From Schóneberga, especially around Winterfeldplatz, worth dropping by in the evening, to eat something, or drink it; here it also smells bohemian, but it is much quieter and much more homely than at Savignyplatz and less dingy than in SO 36.
Schoneberg's biggest attraction offers the least to watch: town hall on Martin-Luther-Strasse, near the last U-Bahn station of the line #4, was built just before the First World War, and on the other, it became the seat of the Parliament and Senate of West Berlin. In front of this building, John F.. Kennedy gave his famous speech on political developments on the "Cold War" front months after the Cuban nuclear crisis:
Many people in the world do not understand, or claims, that he does not understand the game between the free world and the communist world. Let them come to Berlin. There are people like that, who claim, that communism is the future of the world. Let them come to Berlin. There are also those, who claim, that you can cooperate with communists in Europe and beyond. Let them come to Berlin. There are also such, who claim, that admittedly communism is a bad system, but it makes economic progress possible. Let them come to Berlin. Let them come to Berlin… All free people, wherever they live, are Berliners, that's why, as a free man, I am proud to say these words: ‘Ich bin ein Berliner’.
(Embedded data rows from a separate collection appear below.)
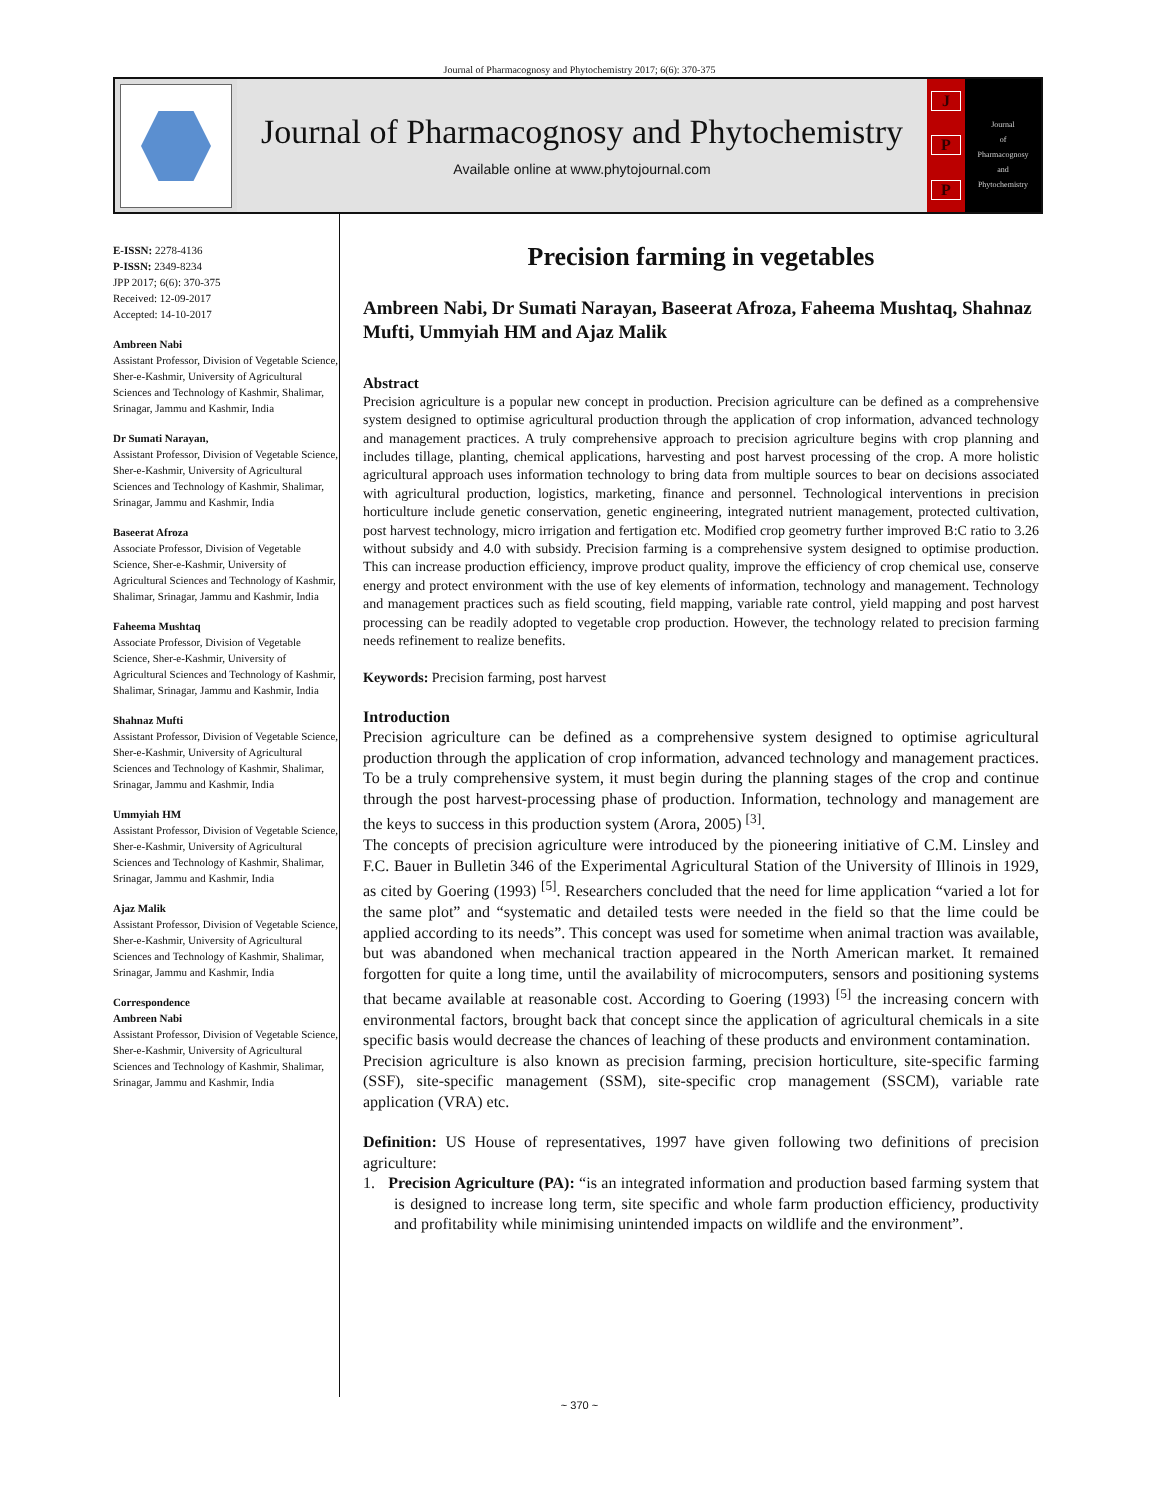Journal of Pharmacognosy and Phytochemistry 2017; 6(6): 370-375
Journal of Pharmacognosy and Phytochemistry
Available online at www.phytojournal.com
J
P
P
Journal
of
Pharmacognosy
and
Phytochemistry
E-ISSN: 2278-4136
P-ISSN: 2349-8234
JPP 2017; 6(6): 370-375
Received: 12-09-2017
Accepted: 14-10-2017
Ambreen Nabi
Assistant Professor, Division of Vegetable Science, Sher-e-Kashmir, University of Agricultural Sciences and Technology of Kashmir, Shalimar, Srinagar, Jammu and Kashmir, India
Dr Sumati Narayan,
Assistant Professor, Division of Vegetable Science, Sher-e-Kashmir, University of Agricultural Sciences and Technology of Kashmir, Shalimar, Srinagar, Jammu and Kashmir, India
Baseerat Afroza
Associate Professor, Division of Vegetable Science, Sher-e-Kashmir, University of Agricultural Sciences and Technology of Kashmir, Shalimar, Srinagar, Jammu and Kashmir, India
Faheema Mushtaq
Associate Professor, Division of Vegetable Science, Sher-e-Kashmir, University of Agricultural Sciences and Technology of Kashmir, Shalimar, Srinagar, Jammu and Kashmir, India
Shahnaz Mufti
Assistant Professor, Division of Vegetable Science, Sher-e-Kashmir, University of Agricultural Sciences and Technology of Kashmir, Shalimar, Srinagar, Jammu and Kashmir, India
Ummyiah HM
Assistant Professor, Division of Vegetable Science, Sher-e-Kashmir, University of Agricultural Sciences and Technology of Kashmir, Shalimar, Srinagar, Jammu and Kashmir, India
Ajaz Malik
Assistant Professor, Division of Vegetable Science, Sher-e-Kashmir, University of Agricultural Sciences and Technology of Kashmir, Shalimar, Srinagar, Jammu and Kashmir, India
Correspondence
Ambreen Nabi
Assistant Professor, Division of Vegetable Science, Sher-e-Kashmir, University of Agricultural Sciences and Technology of Kashmir, Shalimar, Srinagar, Jammu and Kashmir, India
Precision farming in vegetables
Ambreen Nabi, Dr Sumati Narayan, Baseerat Afroza, Faheema Mushtaq, Shahnaz Mufti, Ummyiah HM and Ajaz Malik
Abstract
Precision agriculture is a popular new concept in production. Precision agriculture can be defined as a comprehensive system designed to optimise agricultural production through the application of crop information, advanced technology and management practices. A truly comprehensive approach to precision agriculture begins with crop planning and includes tillage, planting, chemical applications, harvesting and post harvest processing of the crop. A more holistic agricultural approach uses information technology to bring data from multiple sources to bear on decisions associated with agricultural production, logistics, marketing, finance and personnel. Technological interventions in precision horticulture include genetic conservation, genetic engineering, integrated nutrient management, protected cultivation, post harvest technology, micro irrigation and fertigation etc. Modified crop geometry further improved B:C ratio to 3.26 without subsidy and 4.0 with subsidy. Precision farming is a comprehensive system designed to optimise production. This can increase production efficiency, improve product quality, improve the efficiency of crop chemical use, conserve energy and protect environment with the use of key elements of information, technology and management. Technology and management practices such as field scouting, field mapping, variable rate control, yield mapping and post harvest processing can be readily adopted to vegetable crop production. However, the technology related to precision farming needs refinement to realize benefits.
Keywords: Precision farming, post harvest
Introduction
Precision agriculture can be defined as a comprehensive system designed to optimise agricultural production through the application of crop information, advanced technology and management practices. To be a truly comprehensive system, it must begin during the planning stages of the crop and continue through the post harvest-processing phase of production. Information, technology and management are the keys to success in this production system (Arora, 2005) <sup>[3]</sup>.
The concepts of precision agriculture were introduced by the pioneering initiative of C.M. Linsley and F.C. Bauer in Bulletin 346 of the Experimental Agricultural Station of the University of Illinois in 1929, as cited by Goering (1993) <sup>[5]</sup>. Researchers concluded that the need for lime application “varied a lot for the same plot” and “systematic and detailed tests were needed in the field so that the lime could be applied according to its needs”. This concept was used for sometime when animal traction was available, but was abandoned when mechanical traction appeared in the North American market. It remained forgotten for quite a long time, until the availability of microcomputers, sensors and positioning systems that became available at reasonable cost. According to Goering (1993) <sup>[5]</sup> the increasing concern with environmental factors, brought back that concept since the application of agricultural chemicals in a site specific basis would decrease the chances of leaching of these products and environment contamination.
Precision agriculture is also known as precision farming, precision horticulture, site-specific farming (SSF), site-specific management (SSM), site-specific crop management (SSCM), variable rate application (VRA) etc.
Definition: US House of representatives, 1997 have given following two definitions of precision agriculture:
1. Precision Agriculture (PA): “is an integrated information and production based farming system that is designed to increase long term, site specific and whole farm production efficiency, productivity and profitability while minimising unintended impacts on wildlife and the environment”.
~ 370 ~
While uttering these touching words, the president did not realize, that when reading the phonetically written text, he actually said: "I am a marmalade donut", because Berliner is the local name for donuts. This subtext has become so famous, that you can buy plastic donuts with those historic words. On the day of the assassination of President Kennedy, the square in front of the town hall was named after him, the move was probably the result of efforts by Berlin students, among which the president was very popular.
If you have enough time and interest, you can climb the town hall tower and see the replica of the Liberty Bell, donated to the city of 1950 year by the United States, but a walk around the small Volkspark will be much more pleasant and certainly not so tiring, which extends westwards.